Archive for the ‘Czech Republic’ Category


6 July 2012

It gets light so early that it’s hard to stay asleep past 6am. We began the day with a test of both bikes and legs by riding up Petrin Hill, a steep climb through an orchard of cherry and pear trees to the top where there is a monastery and a scaled down replica of the Eiffel Tower that you can climb for a view of the city. But we were too early. Back on the bank of the Vltava in a park we found three David Czerny babies. Czerny is a renowned Czech sculptor and the babies are large crawling figures without facial features. Below on the river is a row of yellow plastic penguins better seen at night when they are illuminated.

Our program included well-known Prague locations: Frank Gehry building – pretty curvy; Wenceslas Square – lots of political stuff there mixed in with tour groups; Charles Square where we admired the interior of St Ignatius church including a gilded figure playing a 3 string banjolele. Well that’s what I say it is.

Then another ascent to the Zizkov Tower, a telecommunications tower that dominates the Prague skyline and has David Czerny babies climbing all over it. At the bottom is a Jewish cemetery. We saw a woman on a Vitamin D quest. She was absorbing sunlight in a public place with a minimum of clothing.

We went to the National Technical Museum located high above the river and admired historical machinery therein. Then a rest with pivo (beer) in the shaded gardens and a stop at the Metronome, an installation overlooking the river and city. It really is a giant metronome!

Today was hot again so siesta was needed. We took an evening ride on the funicular to Petrin Hill and dined outdoors with beautiful view of Prague below. Another thunder storm with rain has arrived.

On two wheels again

5 July 2012

After a hot day it is now thundering and raining.

We went to the bike shop this morning, laden with our own seats, pedals, bike locks and front pannier racks, ready to collect our hired bikes. We adjourned to Staromestske Nameste – Old Town Square – while Davide was setting them up and watched a 5 piece jazz band and throngs of tourists. On returning to the bikes it transpired that, despite our specific request, provision of all relevant information and assurance that there would be no problem with fitting the racks, they actually don’t fit. This reduces our luggage carrying capacity to 2 rear panniers only. This is not a disaster, but we will need to rationalise our stuff and leave a bag behind at the hotel. The bikes appear to be OK apart from that.

Exercises to complete —
• a. For each statement about the Prague diary, say yes or no as to whether the text supports it, and quote the words of the text that decide it: (i) Czerny's babies are large crawling figures with detailed facial features. (ii) The Zizkov Tower has David Czerny babies climbing on it. (iii) The front pannier racks brought by the writers fit the hired bikes.
• b. Reproduce the section of the Prague diary starting at "We went to the National" and ending at "rain has arrived.".
The records after this point are separate material and have no connection to the Prague diary.

(Items from a dataset)

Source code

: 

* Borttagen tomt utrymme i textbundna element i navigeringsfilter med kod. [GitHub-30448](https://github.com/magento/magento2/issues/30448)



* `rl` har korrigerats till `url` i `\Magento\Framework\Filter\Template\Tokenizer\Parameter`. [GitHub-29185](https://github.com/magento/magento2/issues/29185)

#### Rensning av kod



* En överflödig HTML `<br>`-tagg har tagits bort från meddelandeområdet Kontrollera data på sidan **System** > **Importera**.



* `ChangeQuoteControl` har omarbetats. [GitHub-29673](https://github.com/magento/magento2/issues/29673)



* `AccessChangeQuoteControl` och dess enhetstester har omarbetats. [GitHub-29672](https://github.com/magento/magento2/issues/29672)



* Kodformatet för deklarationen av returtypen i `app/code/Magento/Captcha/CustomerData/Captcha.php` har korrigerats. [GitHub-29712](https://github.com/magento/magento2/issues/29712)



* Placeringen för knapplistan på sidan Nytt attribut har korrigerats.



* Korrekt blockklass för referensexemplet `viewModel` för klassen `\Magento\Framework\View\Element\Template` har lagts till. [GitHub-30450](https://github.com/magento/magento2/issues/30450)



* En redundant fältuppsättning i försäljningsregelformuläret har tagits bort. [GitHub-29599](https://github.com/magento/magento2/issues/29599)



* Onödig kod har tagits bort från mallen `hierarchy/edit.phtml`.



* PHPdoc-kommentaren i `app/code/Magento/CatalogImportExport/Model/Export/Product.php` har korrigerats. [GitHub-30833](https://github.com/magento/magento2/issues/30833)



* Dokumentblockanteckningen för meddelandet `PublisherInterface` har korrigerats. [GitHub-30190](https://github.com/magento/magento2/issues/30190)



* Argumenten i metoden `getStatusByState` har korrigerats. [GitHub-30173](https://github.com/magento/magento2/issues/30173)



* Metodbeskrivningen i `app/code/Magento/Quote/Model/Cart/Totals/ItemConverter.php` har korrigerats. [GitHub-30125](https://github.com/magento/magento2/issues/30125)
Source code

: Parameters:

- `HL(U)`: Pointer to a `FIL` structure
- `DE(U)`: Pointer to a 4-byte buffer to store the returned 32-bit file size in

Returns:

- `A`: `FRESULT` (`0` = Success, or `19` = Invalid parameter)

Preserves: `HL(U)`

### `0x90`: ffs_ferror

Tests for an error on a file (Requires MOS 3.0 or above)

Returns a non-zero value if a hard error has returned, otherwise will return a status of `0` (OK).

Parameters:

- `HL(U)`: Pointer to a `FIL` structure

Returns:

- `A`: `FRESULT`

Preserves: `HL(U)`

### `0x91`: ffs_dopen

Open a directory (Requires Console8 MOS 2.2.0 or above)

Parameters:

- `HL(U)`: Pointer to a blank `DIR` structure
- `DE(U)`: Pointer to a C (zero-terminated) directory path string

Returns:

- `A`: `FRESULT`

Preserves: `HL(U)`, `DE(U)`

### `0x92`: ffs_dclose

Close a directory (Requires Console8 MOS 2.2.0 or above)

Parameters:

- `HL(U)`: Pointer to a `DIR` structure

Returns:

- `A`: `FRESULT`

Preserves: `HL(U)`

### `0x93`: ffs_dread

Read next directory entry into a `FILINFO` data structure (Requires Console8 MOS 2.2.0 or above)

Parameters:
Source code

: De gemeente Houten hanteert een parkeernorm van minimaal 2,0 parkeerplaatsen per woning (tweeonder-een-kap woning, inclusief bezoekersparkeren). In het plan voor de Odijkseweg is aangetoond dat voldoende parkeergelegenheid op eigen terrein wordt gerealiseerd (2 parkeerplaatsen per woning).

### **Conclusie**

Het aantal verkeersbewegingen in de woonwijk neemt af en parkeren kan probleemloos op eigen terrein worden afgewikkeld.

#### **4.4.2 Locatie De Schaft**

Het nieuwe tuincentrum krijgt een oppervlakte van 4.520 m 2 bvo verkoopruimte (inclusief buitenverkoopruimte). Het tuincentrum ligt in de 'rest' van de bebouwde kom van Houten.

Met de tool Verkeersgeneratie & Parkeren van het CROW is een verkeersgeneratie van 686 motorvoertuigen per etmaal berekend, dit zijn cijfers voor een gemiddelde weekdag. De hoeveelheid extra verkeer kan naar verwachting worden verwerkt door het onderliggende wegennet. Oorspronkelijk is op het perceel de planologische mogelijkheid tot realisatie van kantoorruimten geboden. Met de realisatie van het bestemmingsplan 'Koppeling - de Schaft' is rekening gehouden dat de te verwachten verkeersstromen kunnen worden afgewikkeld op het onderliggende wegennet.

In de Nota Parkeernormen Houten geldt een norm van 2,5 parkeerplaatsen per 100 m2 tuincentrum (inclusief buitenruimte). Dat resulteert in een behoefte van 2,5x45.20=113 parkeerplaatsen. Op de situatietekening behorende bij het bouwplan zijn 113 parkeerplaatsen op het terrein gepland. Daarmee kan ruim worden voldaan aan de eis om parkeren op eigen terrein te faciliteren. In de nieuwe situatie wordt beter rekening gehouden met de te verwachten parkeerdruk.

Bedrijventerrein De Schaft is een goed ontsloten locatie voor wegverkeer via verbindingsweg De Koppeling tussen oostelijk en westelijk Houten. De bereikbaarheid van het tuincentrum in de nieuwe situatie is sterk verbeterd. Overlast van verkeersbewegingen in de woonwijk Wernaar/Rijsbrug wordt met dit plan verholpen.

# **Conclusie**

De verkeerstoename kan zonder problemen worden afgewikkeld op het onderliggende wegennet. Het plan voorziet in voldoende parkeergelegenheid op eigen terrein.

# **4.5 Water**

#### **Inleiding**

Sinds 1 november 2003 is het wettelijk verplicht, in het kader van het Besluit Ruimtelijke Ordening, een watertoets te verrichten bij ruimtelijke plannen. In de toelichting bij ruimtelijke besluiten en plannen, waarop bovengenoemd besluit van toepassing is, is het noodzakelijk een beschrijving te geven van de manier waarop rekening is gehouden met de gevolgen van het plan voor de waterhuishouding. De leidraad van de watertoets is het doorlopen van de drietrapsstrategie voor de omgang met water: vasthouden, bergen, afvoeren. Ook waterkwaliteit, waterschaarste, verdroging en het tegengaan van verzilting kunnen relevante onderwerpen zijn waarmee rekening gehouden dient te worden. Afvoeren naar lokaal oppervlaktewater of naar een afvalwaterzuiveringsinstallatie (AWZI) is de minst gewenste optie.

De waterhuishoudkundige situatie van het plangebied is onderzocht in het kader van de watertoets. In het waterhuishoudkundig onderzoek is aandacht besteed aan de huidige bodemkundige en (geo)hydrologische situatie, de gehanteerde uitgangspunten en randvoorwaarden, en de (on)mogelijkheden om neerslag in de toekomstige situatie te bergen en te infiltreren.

Exercise solutions —
• a.
(i) No: "large crawling figures without facial features"
(ii) Yes: "has David Czerny babies climbing all over it"
(iii) No: "they actually don’t fit"

• b.
We went to the National Technical Museum located high above the river and admired historical machinery therein. Then a rest with pivo (beer) in the shaded gardens and a stop at the Metronome, an installation overlooking the river and city. It really is a giant metronome!

Today was hot again so siesta was needed. We took an evening ride on the funicular to Petrin Hill and dined outdoors with beautiful view of Prague below. Another thunder storm with rain has arrived.